Een arts die een sociale huurwoning in Amsterdam tien jaar lang heeft gebruikt als praktijkruimte, moet woningcorporatie Ymere een schadevergoeding betalen van 74.000 euro. Het gerechtshof van Amsterdam heeft dat bepaald. Volgens het gerechtshof wordt het belang van een corporatie, het aanbieden van woningen voor minder draagkrachtigen, doorkruist als die woningen voor andere doeleinden worden gebruikt.
Volgens het huurcontract was niet toegestaan de woning te gebruiken als bedrijfsruimte. De betrokken arts, die buiten de stad woonde, had de huur opgezegd nadat de fraude was ontdekt.

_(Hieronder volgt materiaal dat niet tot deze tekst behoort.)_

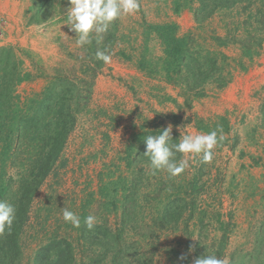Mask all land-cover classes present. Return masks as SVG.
I'll use <instances>...</instances> for the list:
<instances>
[{
  "label": "rangeland",
  "instance_id": "1",
  "mask_svg": "<svg viewBox=\"0 0 264 264\" xmlns=\"http://www.w3.org/2000/svg\"><path fill=\"white\" fill-rule=\"evenodd\" d=\"M234 1L241 14L229 7L230 1L218 0H192L178 13L173 0H16L15 15L0 11V48L11 49L18 74L28 76L14 87L21 110L28 116L39 112L41 119L45 113L36 103L46 96L56 99L60 86L75 88L74 100L80 103L58 160L62 167L46 178L30 203L14 264H34L53 235H69L76 249L73 264H264V83H259L264 80V7L256 15L264 2ZM250 2L256 21L247 15ZM206 6L198 14L201 21H195L194 11ZM161 23H175L179 37L190 34L194 46L228 57L222 71L230 72L228 84L216 92L208 88L189 106L181 95L176 105L162 99L156 105L153 96L149 101L151 88L142 76L136 78L141 74L134 60L145 26ZM248 24H259L254 27L261 32L253 34L263 42L258 55L243 59L242 50L251 48L253 38L245 32ZM215 36L230 43L218 50ZM147 42L148 56L156 61L159 43L149 35ZM4 57L11 58L0 54V75ZM255 71L256 76L249 75ZM133 78L139 80L136 90L127 85ZM237 78L259 80L251 93L240 92L224 110L217 94ZM28 100L35 103L27 113ZM40 130L35 124L25 131L22 144ZM141 133L147 134L135 141L133 134ZM131 144L132 165L127 167L123 158ZM194 174L201 177L203 190L196 195L186 185ZM123 176L133 201L120 196L117 210L106 214L100 187H111ZM91 191L94 202L84 224L91 229L81 233L72 228ZM123 203L130 222L120 221ZM9 209L0 210V229ZM104 226L111 230L106 237L99 229Z\"/></svg>",
  "mask_w": 264,
  "mask_h": 264
},
{
  "label": "trees",
  "instance_id": "2",
  "mask_svg": "<svg viewBox=\"0 0 264 264\" xmlns=\"http://www.w3.org/2000/svg\"><path fill=\"white\" fill-rule=\"evenodd\" d=\"M191 1L173 0L175 13H178L181 8L189 6ZM204 1L200 0V2ZM218 1H221L218 4L230 1L229 7L233 6V11H236L234 0ZM258 1L259 4L264 2V0ZM250 5L251 2L246 9L247 15L256 21V16L252 14ZM261 6L262 9H258L256 15H260L263 12L264 6ZM206 9L207 6L197 10L198 12L194 11L195 21H201L198 18V14L199 12L203 14ZM237 11L238 14L242 12L241 9H237ZM233 24L237 25V23ZM254 25L259 26V24H248L245 27V32L248 35H252L253 38H251V48L245 47L242 50L240 57L243 59H251L258 55L261 50L263 39L258 40L253 34L259 30ZM260 32L259 30L258 33ZM148 35L154 36L159 43L161 56L156 61L148 56ZM142 36L145 38L142 41L139 55L134 60L135 68L149 78L162 77L167 84L173 86L179 91L181 96H184L185 105L189 106L194 100L201 98L208 88H212L216 92L228 84L230 72L222 75L223 69L226 65L227 67L229 65L227 64L228 57L221 51L217 53L206 48V46H194L193 41L195 40L192 39L190 34L179 37L175 23L146 25ZM213 41L216 43L218 50L230 43L227 39L217 36L213 38ZM10 51L11 49L9 48H0V54H7L8 57H11L9 59L2 58L4 68L1 70L0 75V210L4 207L10 208L7 221L0 229V264L16 263V258L21 253L20 240H18L20 239L19 234L23 233L22 225L27 220L30 203L46 178L52 175L57 167H62L58 160L66 143L67 135L74 124L76 109L80 104L79 101L74 100L78 95L75 93L74 86V89L72 87L69 88V86L64 88L60 86L56 99L50 100L46 96V99L36 103V106L40 108V112H44L45 116L37 119L39 112H33L34 114L28 116L21 110L22 103L19 97H16V94L14 95L15 85L27 79L28 76L20 77L17 64L14 61V55ZM96 57L99 58L100 56ZM124 60L129 62L131 56L124 57ZM100 64V62H97L95 66L98 67ZM56 79L59 82L62 79L64 80V78ZM48 93L49 88L47 86L44 94ZM33 103H35L33 100H28V104L24 105L27 113L30 108H34L32 107ZM35 124L40 125V132H38V135L36 133L30 136L27 142L22 144L23 133L30 130ZM158 132L161 133L159 130ZM154 133L152 134L154 135ZM145 134L147 133L133 134V137L135 141L141 142ZM148 134L152 135L150 132ZM41 135L43 136L42 139ZM16 145L23 146V149H18ZM133 147L134 145L131 144L130 150L127 151V156L123 158L127 167L132 165L129 157L134 153ZM22 155H24L22 158L24 163L14 169V162ZM197 174L193 175L192 182L186 183V185H189L187 190H190L191 194L194 195L199 194V191H203L200 185L201 177H197ZM127 182L128 180L123 176L117 179L115 183H112L111 185L113 186L111 187H100L98 195L104 201L103 210L106 214L112 213V210H117L118 197L120 196L124 201H128L127 203H132L133 197L130 195L132 190L125 185ZM180 184L178 188L183 191L185 183L182 182L184 186ZM172 188L171 191H173ZM94 195V192H88L81 201L79 208L81 213L77 216V223L74 224L73 228L71 227L73 230L81 233L90 231L91 227L86 230L84 224L89 221L87 210L94 202ZM123 204L120 221L124 222L128 211L126 210V203ZM188 204L192 211L196 210L194 201H190ZM181 205L183 206V202ZM185 207H188V205ZM47 220L48 215L45 222ZM202 220L203 218L200 217V221ZM127 222H130L129 218H127ZM66 223L67 226L70 224L68 221ZM99 229L100 232L103 230L101 233L104 237H106L107 233H111L108 227H99ZM118 232H121V229H118ZM68 236L61 238L53 235L49 239L47 238L48 241L36 253L34 264H73L76 249Z\"/></svg>",
  "mask_w": 264,
  "mask_h": 264
},
{
  "label": "crops",
  "instance_id": "3",
  "mask_svg": "<svg viewBox=\"0 0 264 264\" xmlns=\"http://www.w3.org/2000/svg\"><path fill=\"white\" fill-rule=\"evenodd\" d=\"M16 6H17V2L16 0H0V11H2V13L7 12L9 14H11L10 12L12 11L13 14L15 15V13L17 12L16 10ZM11 8V9H9ZM9 9V10H7ZM135 69V68H134ZM139 74L136 78H138L139 76H142L143 79L141 78L140 80L143 82V84L145 85H149V88L151 89H147L148 92V99L149 101H153L152 96L155 97L156 99H158L156 102H154L156 105L158 104L157 102L159 101V99H162L166 102H173L175 105L177 104H181L182 99L179 97V91L177 89H175L173 86L168 85L167 83H165L162 79H160L159 77H153V78H149L147 77L145 74H143L142 72H139L137 69H135ZM262 73V72H261ZM253 74L254 76H256V74H258L257 71L255 72H249V75ZM263 74V73H262ZM248 75V76H249ZM253 80L248 81V79L244 78V79H233L232 83L228 85V87L224 90H222L219 94H217V99H216V103L217 105H221L222 104V108L224 110H226V108H229L231 104L237 102V98L240 95H243L242 93H251L252 89H255L256 79L254 80V78H252ZM132 84L127 83V85H130V89H134L136 90V86L137 84H139V80L138 79H131ZM259 83H264V80H262L261 82L259 81ZM164 90L166 93L161 92L157 93L156 90ZM165 94V95H164ZM246 94L244 96H246ZM164 98V99H163ZM148 104V105H153L156 106L155 104ZM229 104V105H227ZM179 108V107H178ZM157 116H159V112L157 113Z\"/></svg>",
  "mask_w": 264,
  "mask_h": 264
}]
</instances>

Ymere heeft berekend dat de arts door het onterechte gebruik van de woning een voordeel heeft behaald van 74.000 euro; de meerprijs van de huur van een ‘echte’ praktijkruimte. Omdat de arts ook is veroordeeld tot betaling van de proceskosten, komt het totale bedrag uit op 92.000 euro.
Ymere dwong eerder in 2008 via de rechter een huurder tot ‘winstafroming’ bij onderhuur. Het gerechtshof bepaalde destijds dat een huurder die onderverhuurt, de winst aan de corporatie moet afdragen als schadevergoeding. In aansluiting op die uitspraak is Ymere eind 2011 een procedure gestart tegen de arts. Met dit vonnis is er nu dus ook jurisprudentie over het afdragen van het behaalde financiële voordeel als een huurwoning voor andere doeleinden wordt gebruikt. De betrokken arts kan nog tegen de uitspraak in cassatie bij de Hoge Raad.
Ymere heeft vorig jaar 337 gevallen van woonfraude aangepakt. Het betrof daarbij niet alleen onderverhuur, maar ook gevallen als hennepteelt. In 99 van die gevallen werd de woning via de rechter ontruimd. In 238 gevallen werd de woning al teruggeven na sommatie door Ymere.